First cave church in eastern Turkey gets facelift


The Church of St. Peter in the eastern province of Hatay, which is considered the world’s first cave church and a holy site for the Orthodox Christian world, is now undergoing a comprehensive restoration process that began on Sept. 16 with a ceremony.

St. Peter’s Church, which is a holy site for the Orthodox Christian world, is one of the most important tourist attractions in Hatay. With a new project, the church will get a complete facelift and is expected to draw some three million tourists to the city each year [Credit: AA]

Hatay has been home to many civilizations and faiths throughout history, and the mission of the local government is to present their artifacts to the world, Justice Minister Sadullah Ergin said, speaking at the ceremony.

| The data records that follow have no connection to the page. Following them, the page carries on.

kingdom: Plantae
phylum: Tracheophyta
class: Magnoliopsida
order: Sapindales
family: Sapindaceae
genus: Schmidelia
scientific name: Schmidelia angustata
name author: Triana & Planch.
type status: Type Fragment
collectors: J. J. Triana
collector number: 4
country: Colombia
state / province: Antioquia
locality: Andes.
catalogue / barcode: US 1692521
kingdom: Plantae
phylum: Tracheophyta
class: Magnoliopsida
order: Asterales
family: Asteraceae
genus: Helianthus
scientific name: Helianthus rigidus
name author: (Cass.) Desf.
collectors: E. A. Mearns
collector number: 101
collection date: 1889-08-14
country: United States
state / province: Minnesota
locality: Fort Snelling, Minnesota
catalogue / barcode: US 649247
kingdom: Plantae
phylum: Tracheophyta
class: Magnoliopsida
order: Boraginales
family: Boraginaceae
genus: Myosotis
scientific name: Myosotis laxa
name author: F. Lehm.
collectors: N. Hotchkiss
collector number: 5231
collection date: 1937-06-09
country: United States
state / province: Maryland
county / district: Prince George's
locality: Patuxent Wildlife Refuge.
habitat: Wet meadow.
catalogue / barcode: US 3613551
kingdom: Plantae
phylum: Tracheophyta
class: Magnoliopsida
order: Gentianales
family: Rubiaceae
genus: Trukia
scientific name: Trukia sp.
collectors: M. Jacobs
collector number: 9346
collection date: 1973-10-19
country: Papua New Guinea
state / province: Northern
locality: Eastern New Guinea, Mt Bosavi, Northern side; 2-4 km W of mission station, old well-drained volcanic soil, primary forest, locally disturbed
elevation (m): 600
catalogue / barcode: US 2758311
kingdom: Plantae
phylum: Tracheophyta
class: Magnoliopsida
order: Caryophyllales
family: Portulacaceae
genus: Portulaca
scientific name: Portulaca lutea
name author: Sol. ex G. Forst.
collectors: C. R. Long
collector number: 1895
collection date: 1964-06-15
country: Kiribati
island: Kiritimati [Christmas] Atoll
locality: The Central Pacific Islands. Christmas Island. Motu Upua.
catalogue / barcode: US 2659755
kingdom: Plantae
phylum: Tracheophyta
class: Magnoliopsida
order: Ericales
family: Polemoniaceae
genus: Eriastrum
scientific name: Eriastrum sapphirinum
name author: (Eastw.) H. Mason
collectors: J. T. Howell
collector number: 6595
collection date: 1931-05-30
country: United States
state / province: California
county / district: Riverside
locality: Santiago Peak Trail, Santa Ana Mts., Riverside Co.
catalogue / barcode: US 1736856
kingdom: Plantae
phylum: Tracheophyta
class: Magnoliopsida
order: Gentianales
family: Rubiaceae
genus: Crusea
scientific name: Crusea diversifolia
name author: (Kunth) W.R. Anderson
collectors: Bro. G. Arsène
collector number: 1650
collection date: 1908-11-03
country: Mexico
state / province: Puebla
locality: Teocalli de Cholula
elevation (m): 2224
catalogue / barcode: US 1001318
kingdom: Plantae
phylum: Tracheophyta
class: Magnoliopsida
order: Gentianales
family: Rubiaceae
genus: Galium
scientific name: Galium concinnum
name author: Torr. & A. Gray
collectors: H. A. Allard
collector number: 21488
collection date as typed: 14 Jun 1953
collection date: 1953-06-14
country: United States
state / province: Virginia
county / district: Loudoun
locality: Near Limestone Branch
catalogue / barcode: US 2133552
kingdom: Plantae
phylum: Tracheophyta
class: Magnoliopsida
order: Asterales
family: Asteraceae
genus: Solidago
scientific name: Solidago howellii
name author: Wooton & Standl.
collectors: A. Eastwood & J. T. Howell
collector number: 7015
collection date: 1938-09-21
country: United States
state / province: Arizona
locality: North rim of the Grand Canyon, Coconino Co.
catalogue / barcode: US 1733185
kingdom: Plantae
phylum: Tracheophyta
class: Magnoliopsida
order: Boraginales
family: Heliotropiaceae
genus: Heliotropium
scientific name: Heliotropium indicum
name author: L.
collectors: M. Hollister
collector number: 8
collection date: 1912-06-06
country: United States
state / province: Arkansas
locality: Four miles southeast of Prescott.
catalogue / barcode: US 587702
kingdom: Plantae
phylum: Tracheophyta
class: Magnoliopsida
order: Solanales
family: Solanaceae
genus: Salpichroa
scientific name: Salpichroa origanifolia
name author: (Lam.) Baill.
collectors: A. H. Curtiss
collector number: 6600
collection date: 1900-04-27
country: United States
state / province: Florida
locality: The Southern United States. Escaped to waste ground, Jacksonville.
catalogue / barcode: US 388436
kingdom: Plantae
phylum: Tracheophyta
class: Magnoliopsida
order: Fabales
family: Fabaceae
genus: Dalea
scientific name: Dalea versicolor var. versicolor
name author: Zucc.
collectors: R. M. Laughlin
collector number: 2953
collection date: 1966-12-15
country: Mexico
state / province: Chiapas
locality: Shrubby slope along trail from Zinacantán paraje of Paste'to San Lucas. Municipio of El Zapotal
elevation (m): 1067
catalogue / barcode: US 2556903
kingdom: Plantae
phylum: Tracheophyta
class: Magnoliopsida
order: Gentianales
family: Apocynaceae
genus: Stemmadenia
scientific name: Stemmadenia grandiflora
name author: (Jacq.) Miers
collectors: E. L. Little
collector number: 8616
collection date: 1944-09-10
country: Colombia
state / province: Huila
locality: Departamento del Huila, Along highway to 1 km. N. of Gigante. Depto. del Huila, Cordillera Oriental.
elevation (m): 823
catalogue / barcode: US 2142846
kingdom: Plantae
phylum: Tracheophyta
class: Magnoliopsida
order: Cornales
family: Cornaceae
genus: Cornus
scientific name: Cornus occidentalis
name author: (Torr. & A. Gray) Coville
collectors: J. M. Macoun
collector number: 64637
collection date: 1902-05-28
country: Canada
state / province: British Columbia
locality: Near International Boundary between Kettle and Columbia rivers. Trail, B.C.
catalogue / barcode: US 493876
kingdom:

“We have been working on the details [of the restoration] for a long time. The most important part of this process was the project’s preparation. The Council of Monuments has been very careful in planning the project, to maintain the original form of the church, and has not approved any projects here for a long time. During the restoration, all of the artificial elements you see here will be removed. Environmental arrangements are also important, including parking and social facilities,” Ergin said. 

A new mosaic museum

The Antakya (Greek Antioch) Archaeology Museum, which will be built 300 meters from the church, will become the largest mosaic museum in the world, Ergin said. “There are mosaics in Hatay that have waited to be unearthed,” he said, “waiting to find an appropriate place to be displayed. The construction of the museum will be completed in March 2013. It will be very unique. The museum will open to visitors on Oct. 20, 2013. With the completion of the environmental arrangements at St. Peter’s Church and the museum, this place will be a different destination area next year. There are ruined walls at Antakya Castle on the top of Habib-i Neccar Mountain, and another project will restores those walls, and they will be reconstructed. All of these things will be steps toward sharing Hatay’s richness with the world.”

The goal is to host 2.5-3 million tourists in the city each year, he said.

St. Peter’s Church is one of the most important sites in Hatay, Mayor Mehmet Celalettin Lekesiz said. “But the church has a physical appearance that does not suit the city. The preparation of this project took two and a half years. The church will be revived,” he said.